Global Consensus for MASLD Risk Stratification and Therapy : Clin Gastroenterol Hepatol | May 2026

Clinical knowledge base curated and reviewed by GastroAGI TeamLast updated May 1, 2026

Quick Answer

Introduction Metabolic dysfunction-associated steatotic liver disease (MASLD) and metabolic dysfunction-associated steatohepatitis (MASH) have emerged as dominant causes of chronic liver disease worldwide, paralleling the epidemics of obesity and type 2 diabetes. Fibrosis stage remains the strongest determinant of liver-related and overall mortality, shifting modern management toward fibrosis-centered care.


Introduction

Metabolic dysfunction-associated steatotic liver disease (MASLD) and metabolic dysfunction-associated steatohepatitis (MASH) have emerged as dominant causes of chronic liver disease worldwide, paralleling the epidemics of obesity and type 2 diabetes. Fibrosis stage remains the strongest determinant of liver-related and overall mortality, shifting modern management toward fibrosis-centered care. With recent approval of resmetirom and semaglutide for noncirrhotic MASH with F2–F3 fibrosis, there is a growing need for standardized, noninvasive, globally applicable treatment algorithms.

Problem Statement

Clinical practice remains heterogeneous regarding the use of noninvasive tests (NITs), thresholds for treatment initiation and definitions of therapeutic response.
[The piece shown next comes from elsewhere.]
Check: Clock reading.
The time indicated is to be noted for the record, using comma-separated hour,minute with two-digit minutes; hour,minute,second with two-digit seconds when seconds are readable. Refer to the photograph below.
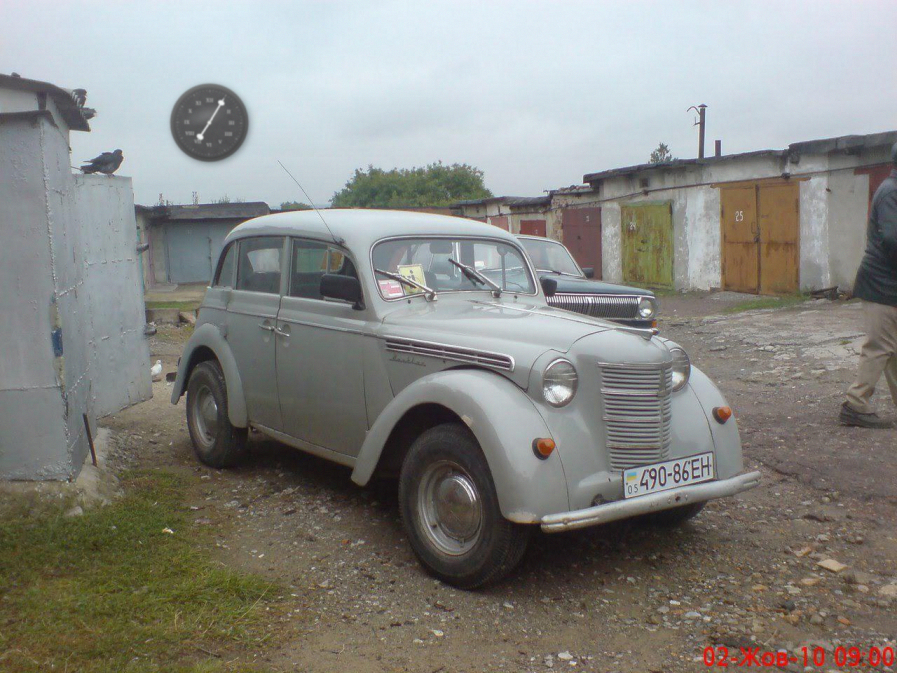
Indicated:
7,05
Existing guidance varies across regions, while advanced imaging modalities remain inaccessible in many routine practice settings. Furthermore, the expanding therapeutic landscape requires practical strategies integrating fibrosis risk stratification, cardiometabolic profiling and longitudinal treatment monitoring.

Summary

This updated international Delphi consensus involved 40 multidisciplinary global experts who reviewed emerging evidence from 2025 onward to establish standardized recommendations for MASLD management. The panel strongly endorsed a sequential fibrosis-based approach using Fibrosis-4 Index (FIB-4) as the preferred first-line screening test, followed by vibration-controlled transient elastography (VCTE) or Enhanced Liver Fibrosis (ELF) testing for secondary risk stratification.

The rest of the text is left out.